The challenges of a military lifestyle can place many demands on Marines and their families, and sometimes the expectations we create in our marriage or life just are not met. So how do we build intimacy and partnership, manage expectations, and keep the romance alive? Communication, honing into the needs of your partner, and sharing your personal needs help to nurture and maintain a positive union. Below are some tips to keep your partnership strong.
- Family involvement can include attending religious services together, having a family meeting, or family activities.
- Recreational companionship can be more important to some than to others. The partner with this need enjoys when the other goes to the game, checks out the car they are rebuilding, goes jogging, window shops, or watches a movie with them. If they play golf, they may enjoy their spouse being a part of it.
- Good conversation is the key to strong, healthy relationships. A good conversation is when both partners are contributing, and both are giving each other their undivided attention. Conversation fills many needs in a relationship. On many levels, it allows partners to exchange messages about love and other emotions. It is much more than talking; it requires practicing the skills of listening and the expression of thoughts and feelings.

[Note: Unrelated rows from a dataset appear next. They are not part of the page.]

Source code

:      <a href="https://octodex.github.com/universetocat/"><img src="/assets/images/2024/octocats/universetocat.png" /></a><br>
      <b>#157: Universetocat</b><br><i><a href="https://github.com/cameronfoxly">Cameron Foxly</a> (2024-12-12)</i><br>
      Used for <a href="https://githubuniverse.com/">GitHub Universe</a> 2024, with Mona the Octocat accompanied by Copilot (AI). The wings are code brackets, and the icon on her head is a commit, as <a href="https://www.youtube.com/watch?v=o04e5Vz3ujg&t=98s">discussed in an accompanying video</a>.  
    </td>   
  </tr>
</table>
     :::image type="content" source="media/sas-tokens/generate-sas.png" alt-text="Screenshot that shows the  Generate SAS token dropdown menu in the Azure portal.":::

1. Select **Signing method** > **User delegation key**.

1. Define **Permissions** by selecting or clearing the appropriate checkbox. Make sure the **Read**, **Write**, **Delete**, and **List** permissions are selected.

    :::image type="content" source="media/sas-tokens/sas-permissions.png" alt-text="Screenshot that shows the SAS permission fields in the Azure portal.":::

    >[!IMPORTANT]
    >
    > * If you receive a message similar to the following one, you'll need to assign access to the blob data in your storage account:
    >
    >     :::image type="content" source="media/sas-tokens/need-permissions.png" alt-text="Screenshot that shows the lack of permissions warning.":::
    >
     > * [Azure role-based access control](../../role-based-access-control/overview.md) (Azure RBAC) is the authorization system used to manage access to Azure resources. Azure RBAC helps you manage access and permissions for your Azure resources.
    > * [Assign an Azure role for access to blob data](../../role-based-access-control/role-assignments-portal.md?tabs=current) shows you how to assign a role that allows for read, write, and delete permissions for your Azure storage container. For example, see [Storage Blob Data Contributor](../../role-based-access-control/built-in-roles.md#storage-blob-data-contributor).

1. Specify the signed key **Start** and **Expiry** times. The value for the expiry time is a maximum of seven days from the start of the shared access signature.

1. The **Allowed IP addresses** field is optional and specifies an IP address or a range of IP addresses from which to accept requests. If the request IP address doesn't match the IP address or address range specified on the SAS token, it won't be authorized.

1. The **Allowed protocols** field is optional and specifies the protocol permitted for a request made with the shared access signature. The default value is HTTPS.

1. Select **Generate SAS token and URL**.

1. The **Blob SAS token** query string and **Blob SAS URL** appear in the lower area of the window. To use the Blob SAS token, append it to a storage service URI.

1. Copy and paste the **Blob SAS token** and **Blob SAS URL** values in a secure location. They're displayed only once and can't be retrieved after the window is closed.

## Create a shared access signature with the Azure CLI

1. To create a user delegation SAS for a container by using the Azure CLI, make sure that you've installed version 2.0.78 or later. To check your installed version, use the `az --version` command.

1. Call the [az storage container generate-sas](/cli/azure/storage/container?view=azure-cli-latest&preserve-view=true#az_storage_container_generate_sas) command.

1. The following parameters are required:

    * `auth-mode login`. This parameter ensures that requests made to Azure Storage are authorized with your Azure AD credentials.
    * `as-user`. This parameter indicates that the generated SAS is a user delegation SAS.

- Working as a team by sharing the household responsibilities is a wonderful way to care for each other. You can make big deposits by completing tasks that are not on your list, doing the unexpected, or pitching in when not asked. By sharing or helping with household responsibilities, the partner sends the message of “I care about you.”
- When your partner has a strong need for financial security, they may make statements such as: “I am tired of living from paycheck to paycheck” or “We are never going to get out of debt” or “Why do you spend so much money at the grocery store, shopping, etc.” or “You always want to spend, spend, and spend.” These are important messages of what the partner is really trying to express: Financial security is important to me and I get anxious and worried when we do not have enough to live on, pay bills, or save for emergencies, etc.

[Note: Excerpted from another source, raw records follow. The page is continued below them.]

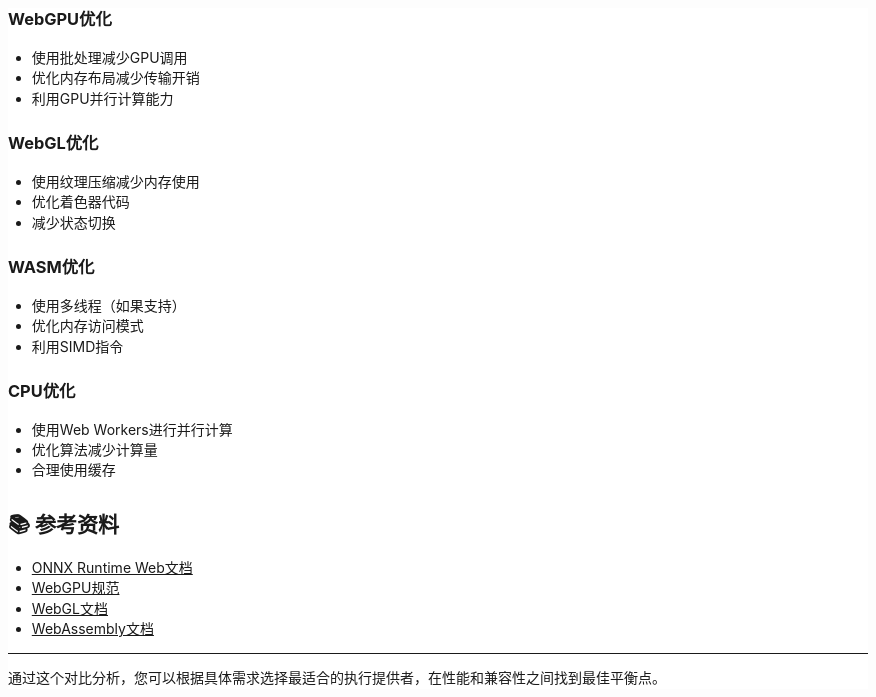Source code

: ### WebGPU优化
- 使用批处理减少GPU调用
- 优化内存布局减少传输开销
- 利用GPU并行计算能力

### WebGL优化
- 使用纹理压缩减少内存使用
- 优化着色器代码
- 减少状态切换

### WASM优化
- 使用多线程（如果支持）
- 优化内存访问模式
- 利用SIMD指令

### CPU优化
- 使用Web Workers进行并行计算
- 优化算法减少计算量
- 合理使用缓存

## 📚 参考资料

- [ONNX Runtime Web文档](https://github.com/microsoft/onnxruntime/tree/master/js/web)
- [WebGPU规范](https://www.w3.org/TR/webgpu/)
- [WebGL文档](https://developer.mozilla.org/en-US/docs/Web/API/WebGL_API)
- [WebAssembly文档](https://developer.mozilla.org/en-US/docs/WebAssembly)

---

通过这个对比分析，您可以根据具体需求选择最适合的执行提供者，在性能和兼容性之间找到最佳平衡点。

- For some partners, health and appearance are very important. This doesn’t mean every partner must look like a movie star or a model. It can include weight, hair, fitness, clothing, hygiene, smoking, and use of alcohol. Beauty is in the eye of the beholder.
- Honesty builds trust. The message partners send to each other needs to be honest and reliable. Withdrawals occur when partners say one thing and do another. If one partner does not keep honest and open communication in a relationship, trust is undermined, and security can be destroyed.
- Affection is the cement of a relationship. It stands alone, apart from intimacy. It communicates commitment, security, protection and love. Affection is touching, caressing or holding hands without leading to sex. It can also take the form of notes or kind gestures, pet names, and gentle talk. Affection is verbal and physical affirmation without expecting anything in return. Habitual affection is important in every relationship.
- Intimacy varies from couple to couple. Set aside time to be intimate with each other. Do not be turned off to the idea of scheduling time for intimacy. Take turns initiating. Set the mood, and use your imagination. Try something new.
- Many couples believe respect and affirmation is the foundation to a healthy relationship. Respect and words of affirmation are powerful motivators for most people. Respect tells a person they are valuable, important, and loved. Affirmation is communicated when couples ask for input from one another. It is also communicated by the way they speak to each other.